There are also many other factors like environmental exposure that can impact the persistence of touch DNA for forensic analysis. But what about at the lab? Would sampling and extraction lead to further loss of nucleic material? 

Linacre’s team realized that such questions had not been properly assessed in the field, and they were vital—and perhaps most importantly, manageable—variables to unearthing the limit of detection of touch DNA. 

Linacre’s group, led by PhD student Piyamas Kanokwongnuwut, set up experiments with saliva and touch samples and two different collection methods (tape and swab), followed by either direct PCR or DNA extraction and then PCR. Their data showed that the use of DNA extraction for both saliva and touch samples yielded highly variable DNA quantities, or significant loss.

With direct PCR, however, Kanokwongnuwut reproducibly amplified full DNA profiles from as little as 40 buccal cells after either swab or tape collection. Despite the benefits of direct PCR, more touch DNA samples were needed. —Sample collection did not matter here, she found. With swabbing, five times less corneocytes (about 800 cells) were needed to generate full DNA profiles; through tape collection, the minimum amount of corneocytes needed to output a full DNA profile was at least 4000. 

These investigations showed that there are ways to increase the chances of success of generating full DNA profiles at the lab, despite the challenging nature of touch DNA, but of course the data have seeded even more questions for Linacre’s team. One such question is, how many times would a person have to touch something for their profile to be captured?

What challenges remain in touch DNA forensics?

It turns out that for some people, touching something once may be enough; this is because humans differ on how fast they lose the outermost surface of their skin due to sex hormones’ influence on epidermal differentiation, and other factors like infections (e.g., human papillomavirus impacts keratinocyte proliferation). 

These people for whom touching a surface once may be enough to leave DNA traces worthy of a full DNA profile have been given the moniker “shedders” in the forensic community. In a study published in 2022 by Linacre’s group, “heavy shedders consistently generated informative profiles,” up to 80 percent of the time in some cases. 

This, Linacre’s team has observed, is both due to shedding status and touch DNA loss associated with repetitive surface contact. Even for super shedders (those who shed more skin than the average person), constant contact results in cells coming off the touched area, which Linacre notes is useful information in cases of firearm offences where repetitive loading of bullets may take place.
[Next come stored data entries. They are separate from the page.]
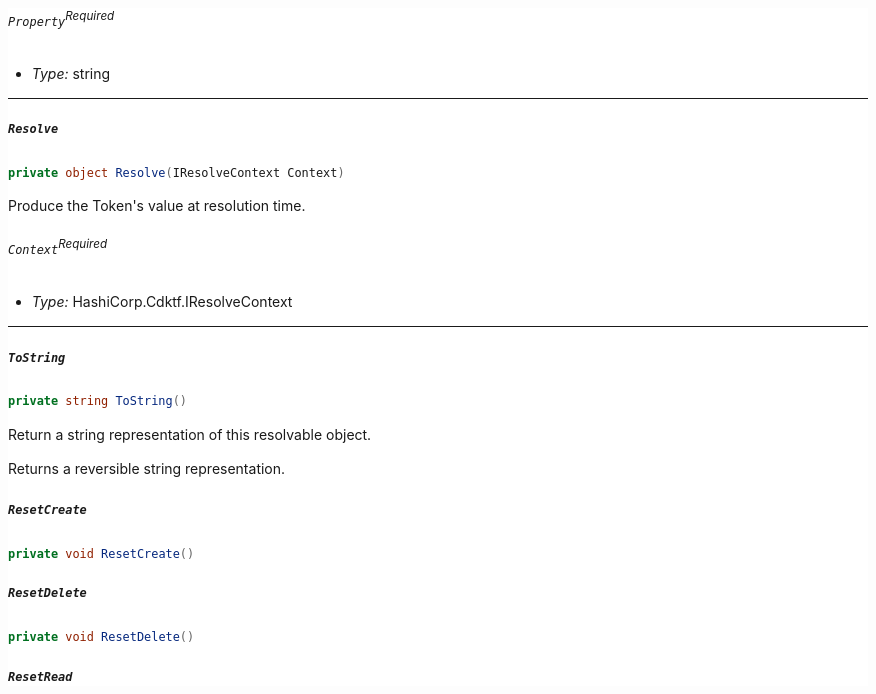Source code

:###### `Property`<sup>Required</sup> <a name="Property" id="@cdktf/provider-azurerm.logAnalyticsWorkspace.LogAnalyticsWorkspaceTimeoutsOutputReference.interpolationForAttribute.parameter.property"></a>

- *Type:* string

---

##### `Resolve` <a name="Resolve" id="@cdktf/provider-azurerm.logAnalyticsWorkspace.LogAnalyticsWorkspaceTimeoutsOutputReference.resolve"></a>

```csharp
private object Resolve(IResolveContext Context)
```

Produce the Token's value at resolution time.

###### `Context`<sup>Required</sup> <a name="Context" id="@cdktf/provider-azurerm.logAnalyticsWorkspace.LogAnalyticsWorkspaceTimeoutsOutputReference.resolve.parameter._context"></a>

- *Type:* HashiCorp.Cdktf.IResolveContext

---

##### `ToString` <a name="ToString" id="@cdktf/provider-azurerm.logAnalyticsWorkspace.LogAnalyticsWorkspaceTimeoutsOutputReference.toString"></a>

```csharp
private string ToString()
```

Return a string representation of this resolvable object.

Returns a reversible string representation.

##### `ResetCreate` <a name="ResetCreate" id="@cdktf/provider-azurerm.logAnalyticsWorkspace.LogAnalyticsWorkspaceTimeoutsOutputReference.resetCreate"></a>

```csharp
private void ResetCreate()
```

##### `ResetDelete` <a name="ResetDelete" id="@cdktf/provider-azurerm.logAnalyticsWorkspace.LogAnalyticsWorkspaceTimeoutsOutputReference.resetDelete"></a>

```csharp
private void ResetDelete()
```

##### `ResetRead` <a name="ResetRead" id="@cdktf/provider-azurerm.logAnalyticsWorkspace.LogAnalyticsWorkspaceTimeoutsOutputReference.resetRead"></a>

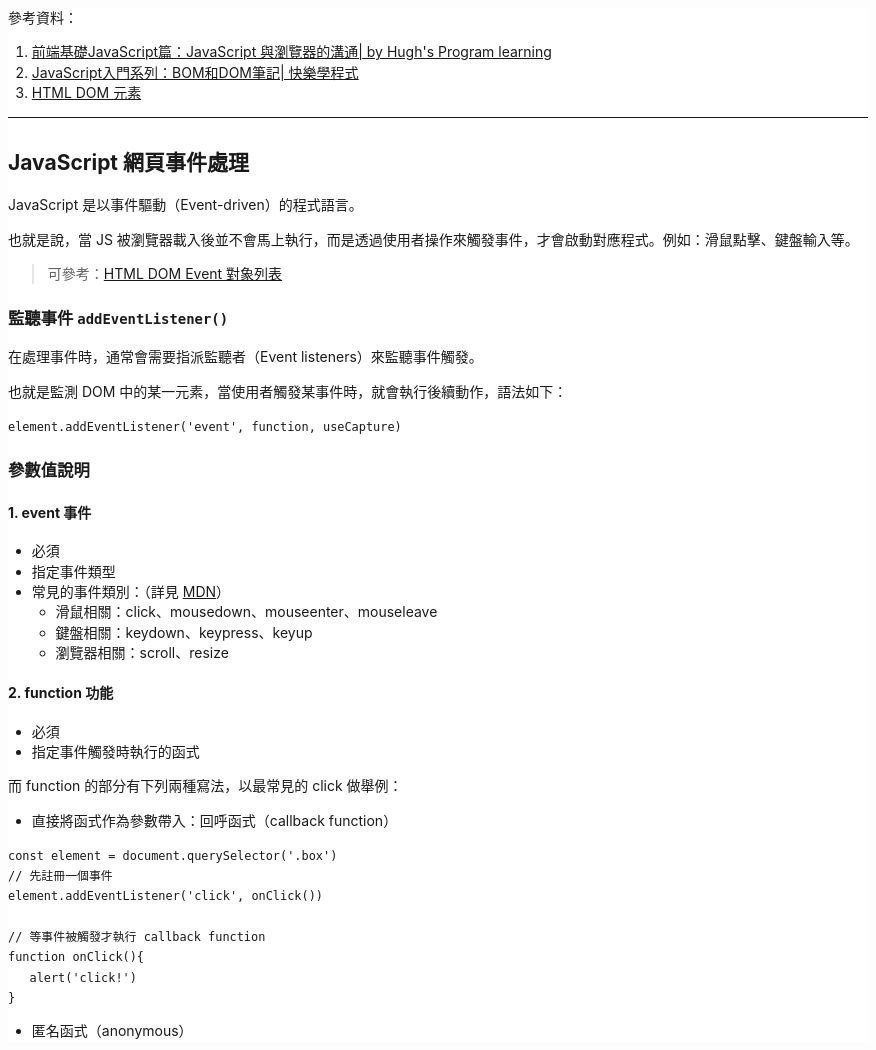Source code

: 參考資料：

1. [前端基礎JavaScript篇：JavaScript 與瀏覽器的溝通| by Hugh's Program learning](https://medium.com/@hugh_Program_learning_diary_Js/%E5%89%8D%E7%AB%AF%E5%9F%BA%E7%A4%8E-javascript%E7%AF%87-javascript-%E8%88%87%E7%80%8F%E8%A6%BD%E5%99%A8%E7%9A%84%E6%BA%9D%E9%80%9A-e00ff05d0fdc)
2. [JavaScript入門系列：BOM和DOM筆記| 快樂學程式](https://www.happycoding.today/posts/43)
3. [HTML DOM 元素](https://www.runoob.com/jsref/dom-obj-document.html)

---

## JavaScript 網頁事件處理

JavaScript 是以事件驅動（Event-driven）的程式語言。

也就是說，當 JS 被瀏覽器載入後並不會馬上執行，而是透過使用者操作來觸發事件，才會啟動對應程式。例如：滑鼠點擊、鍵盤輸入等。

> 可參考：[HTML DOM Event 對象列表](https://www.w3schools.com/jsref/dom_obj_event.asp)

### 監聽事件 `addEventListener()`

在處理事件時，通常會需要指派監聽者（Event listeners）來監聽事件觸發。

也就是監測 DOM 中的某一元素，當使用者觸發某事件時，就會執行後續動作，語法如下：

```javascript=
element.addEventListener('event', function, useCapture)
```

### 參數值說明

#### 1. event 事件
- 必須
- 指定事件類型
- 常見的事件類別：（詳見 [MDN](https://developer.mozilla.org/zh-CN/docs/Web/Events)）
  - 滑鼠相關：click、mousedown、mouseenter、mouseleave
  - 鍵盤相關：keydown、keypress、keyup
  - 瀏覽器相關：scroll、resize

#### 2. function 功能
- 必須
- 指定事件觸發時執行的函式

而 function 的部分有下列兩種寫法，以最常見的 click 做舉例：

- 直接將函式作為參數帶入：回呼函式（callback function）

```javascript=
const element = document.querySelector('.box')
// 先註冊一個事件
element.addEventListener('click', onClick())

// 等事件被觸發才執行 callback function
function onClick(){     
   alert('click!')
}
```
- 匿名函式（anonymous）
Linacre’s team has also demonstrated that light shedders  leave very little DNA behind, and their DNA traces may be often unreadable; however, this finding does not mean light shedder perpetrators can walk away undetected.

Scientists are working to extract information from the more abundant DNA of the microbiome, which varies individual to individual. According to Linacre, though still at the experimental stage, research into microbiomes has already been utilized in sexual assault cases, where transfer of specific microbe signatures may provide important clues on assailants. 

One thing is for certain: As sample analysis has become more sensitive than decades prior, sample preservation and optimal collection will need to be continuously optimized. The field may also benefit from integration by adding information from microbes or external DNA sources to correctly identify each unique signature present at a crime scene as relevant or irrelevant to the crime committed.